DatabaseConnectionProvider.getCouchbaseProvider() // prints "Couchbase Provider"

Also, like Java, you can create static functions and variables.

// Java
class Foo {
  public static int b = 5;
  public static int a() { return 1; }
}
System.out.println(Foo.b); // prints 5
System.out.println(Foo.a()); // prints 1

// Kotlin
class Foo {
  companion object {
     val b = 5
     fun a() : Int = 1
  }
}
println(Foo.b) // prints 5
println(Foo.a()) // prints 1

Returns and Jumps

In Kotlin you can break outer loops easily by using label expression.

// Java
loop: {
    for (...) {
        for (...) {
            if (some condition) {
                break loop;
            }
        }
    }
}

// Kotlin 
loop@ for (...) {
    for (...) {
        if (...) break@loop
    }
}

Also in Kotlin, you can assign properties as a result of the condition expression easily.

// Java
int max;
if(5 > 6){
    System.out.println("A");
    max = 5;
} else {
    System.out.println("B");
    max = 6;
}
System.out.println(max); //prints 6

// Kotlin
val max = if (5 > 6) {
    println("A")
    5
} else {
    println("B")
    6
}
println(max) // prints 6

val result = try {
    5
} catch(e: RuntimeException) {
    6
}
println(result) // prints 5

Scope Functions

In Kotlin, there are special methods to execute a block of code within the context of an object. There are five of them: let, run, with, apply, and also.

  • apply and also return the object(same object “it”).
  • let, run, and with return the lambda result.

let returns lambda result, also returns the context object(same object). But two of them have the same purpose: execute the block of code. run has the same purpose too, the only difference is that if you want to access the object, you should use “this” instead of “it” in run methods.

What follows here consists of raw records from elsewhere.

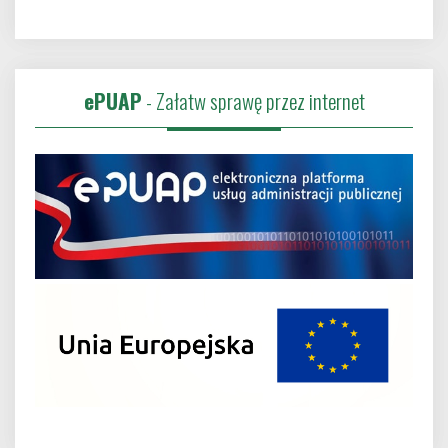
ePUAP
- Załatw sprawę przez internet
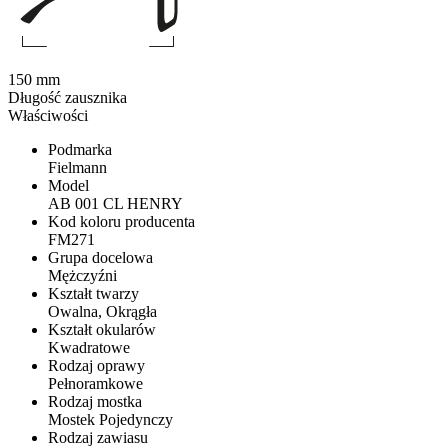
150 mm
Długość zausznika
Właściwości
Podmarka
Fielmann
Model
AB 001 CL HENRY
Kod koloru producenta
FM271
Grupa docelowa
Mężczyźni
Kształt twarzy
Owalna, Okrągła
Kształt okularów
Kwadratowe
Rodzaj oprawy
Pełnoramkowe
Rodzaj mostka
Mostek Pojedynczy
Rodzaj zawiasu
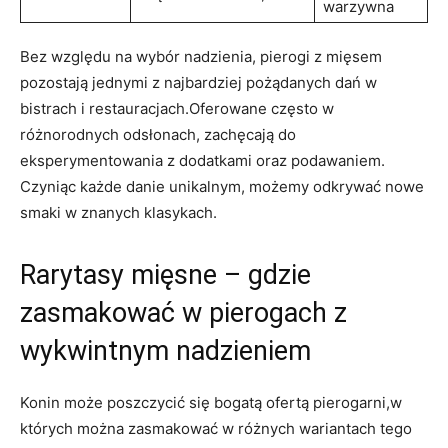
warzywna
Bez⁤ względu na wybór nadzienia,⁢ pierogi z mięsem
pozostają jednymi z‍ najbardziej pożądanych dań w
bistrach i restauracjach.Oferowane często w
różnorodnych odsłonach, zachęcają ‌do
eksperymentowania z dodatkami oraz‍ podawaniem.
Czyniąc⁤ każde ​danie unikalnym,‍ możemy‌ odkrywać nowe
smaki w znanych klasykach.
Rarytasy mięsne – gdzie
⁢zasmakować w pierogach z
wykwintnym nadzieniem
Konin może poszczycić się bogatą ofertą‍ pierogarni,w
których można zasmakować w różnych wariantach tego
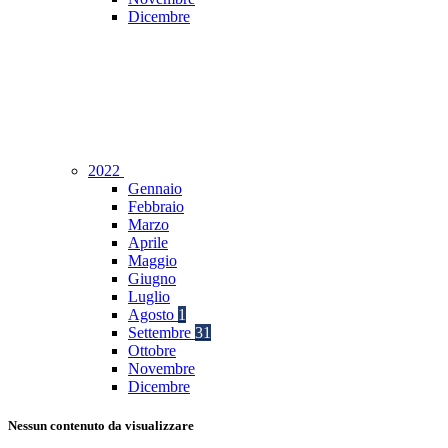
Dicembre
2022
Gennaio
Febbraio
Marzo
Aprile
Maggio
Giugno
Luglio
Agosto
1
Settembre
31
Ottobre
Novembre
Dicembre
Nessun contenuto da visualizzare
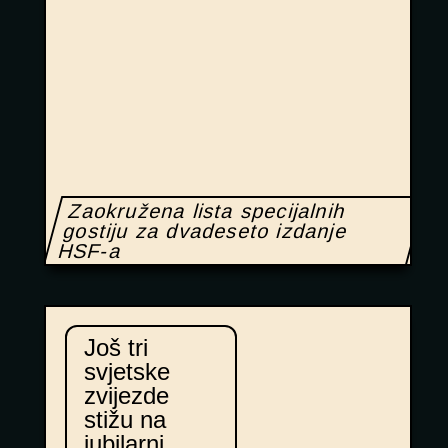
Zaokružena lista specijalnih
gostiju za dvadeseto izdanje
HSF-a
Još tri
svjetske
zvijezde
stižu na
jubilarni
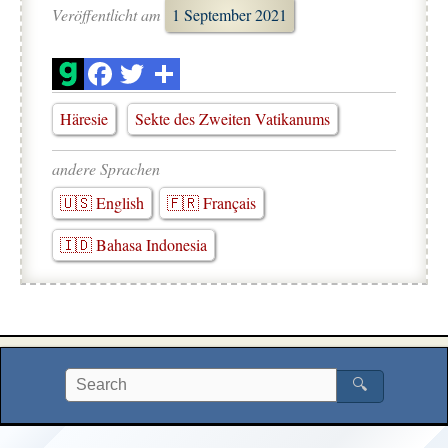
Veröffentlicht am
1 September 2021
Häresie
Sekte des Zweiten Vatikanums
andere Sprachen
🇺🇸 English
🇫🇷 Français
🇮🇩 Bahasa Indonesia
🔍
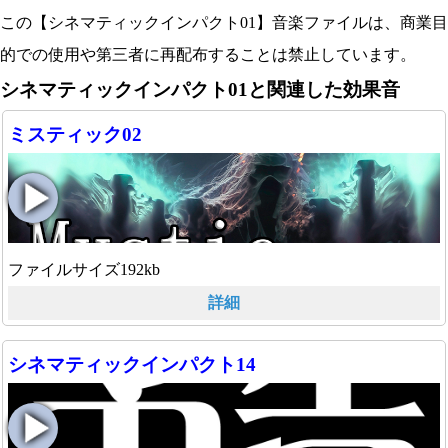
この【シネマティックインパクト01】音楽ファイルは、商業目
的での使用や第三者に再配布することは禁止しています。
シネマティックインパクト01と関連した効果音
ミスティック02
ファイルサイズ192kb
詳細
シネマティックインパクト14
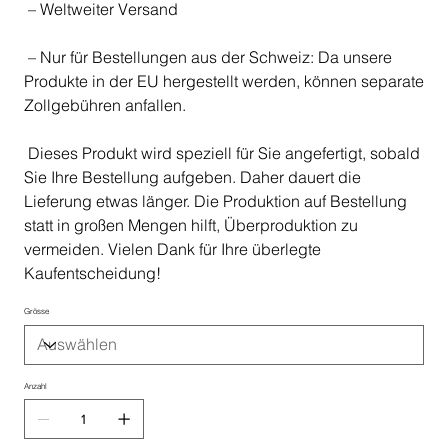
– Weltweiter Versand
– Nur für Bestellungen aus der Schweiz: Da unsere
Produkte in der EU hergestellt werden, können separate
Zollgebühren anfallen.
Dieses Produkt wird speziell für Sie angefertigt, sobald
Sie Ihre Bestellung aufgeben. Daher dauert die
Lieferung etwas länger. Die Produktion auf Bestellung
statt in großen Mengen hilft, Überproduktion zu
vermeiden. Vielen Dank für Ihre überlegte
Kaufentscheidung!
Grösse
Anzahl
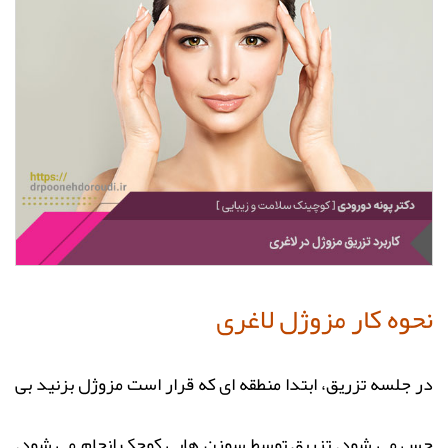
نحوه کار مزوژل لاغری
در جلسه تزریق، ابتدا منطقه ای که قرار است مزوژل بزنید بی
حس می شود. تزریق توسط سوزن هایی کوچک انجام می شود.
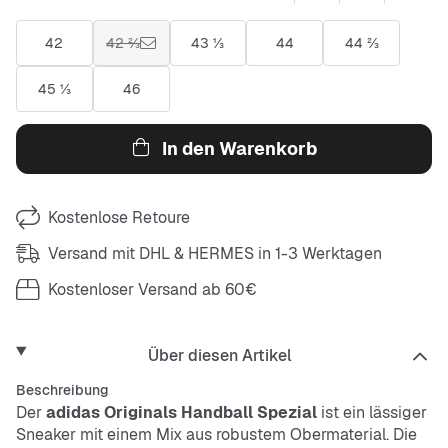
42
42 ⅔
43 ⅓
44
44 ⅔
45 ⅓
46
In den Warenkorb
Kostenlose Retoure
Versand mit DHL & HERMES in 1-3 Werktagen
Kostenloser Versand ab 60€
Über diesen Artikel
Beschreibung
Der
adidas Originals Handball Spezial
ist ein lässiger
Sneaker mit einem Mix aus robustem Obermaterial. Die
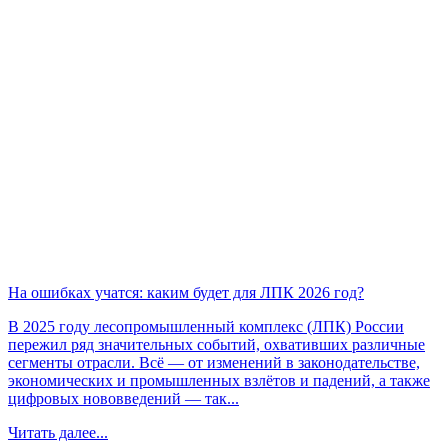
На ошибках учатся: каким будет для ЛПК 2026 год?
В 2025 году лесопромышленный комплекс (ЛПК) России
пережил ряд значительных событий, охвативших различные
сегменты отрасли. Всё — от изменений в законодательстве,
экономических и промышленных взлётов и падений, а также
цифровых нововведений — так...
Читать далее...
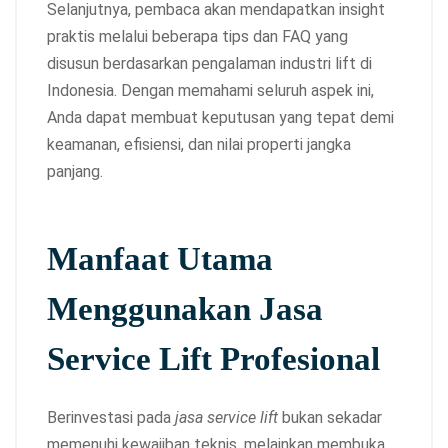
Selanjutnya, pembaca akan mendapatkan insight
praktis melalui beberapa tips dan FAQ yang
disusun berdasarkan pengalaman industri lift di
Indonesia. Dengan memahami seluruh aspek ini,
Anda dapat membuat keputusan yang tepat demi
keamanan, efisiensi, dan nilai properti jangka
panjang.
Manfaat Utama
Menggunakan Jasa
Service Lift Profesional
Berinvestasi pada
jasa service lift
bukan sekadar
memenuhi kewajiban teknis, melainkan membuka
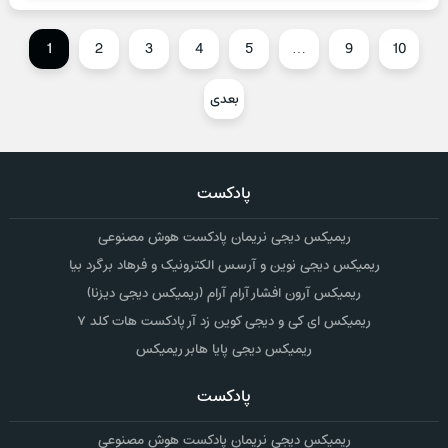
1
2
3
4
5
…
9
10
بعدی
پادکست
ریمیکس دیجی نریمان پادکست هوش مصنوعی
ریمیکس دیجی نوین و آرسس الکترونیک و فرهاد برگرد بیا
ریمیکس آرون افشار آرام آرام (ریمیکس دیجی دیزنا)
ریمیکس ای کی و دیجی کوین زد آر پادکست هات کلد ۷
ریمیکس دیجی پایا هابر ریمیکس
پادکست
ریمیکس دیجی نریمان پادکست هوش مصنوعی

Also if you want to perform actions on a non-null object, use the safe call operator ?. on them. In this way, you can compute the block of code if the object is not null.

Most of the time I use let method with safe call operator. I think it’s enough to write a clean null safe executable code block.

val str = "Hello"

val a = str.let {
    println("The receiver string's length is ${it.length}") // prints "The receiver string's length is 5"
    "5555"
}
println(a) // prints "5555"
val b = str.also {
    println("The receiver string's length is ${it.length}") // prints "The receiver string's length is 5"
    "5555" 
}
println(b) // prints "Hello"

User("Mehmet", 20).let {
    println(it) // "it" variable is User("Mehmet", 20)
    it.name = "Sezer"
    it.age = 10
    println(it)
}
//Person(name=Mehmet, age=20)
//Person(name=Sezer, age=10, city=10)

val a = null
a?.let{ randomVariable ->
    println(randomVariable) 
}
// prints nothing because a is null

If you don’t want to use “it” variable you change it manually like “randomVariable”

Using apply, you won’t need to write the same object again and again if you want to update its properties.
with is very similar to apply method, the only difference is that with method takes the parameter of the object.

data class Person(var name: String, var age: Int, var city: String)

val person = Person("mehmet", 23, "ankara")
person.name = "sezer"
person.city = "istanbul"
person.age = 25

person.apply {
    name = "sezer"
    city = "istanbul"
    age = 25
}

println(person.name) // prints "sezer"
println(person.city) // prints "istanbul"
println(person.age)  // prints "25"

with(person) {
    println(name) // prints "sezer"
    println(city) // prints "25"
    println(age) // prints "istanbul"
}

I wanted to show you the basic fundamentals of Kotlin. Of course, there are a lot of advanced topics as well. I will try to dive deep into them in my future articles.

All feedbacks are welcome, thank you.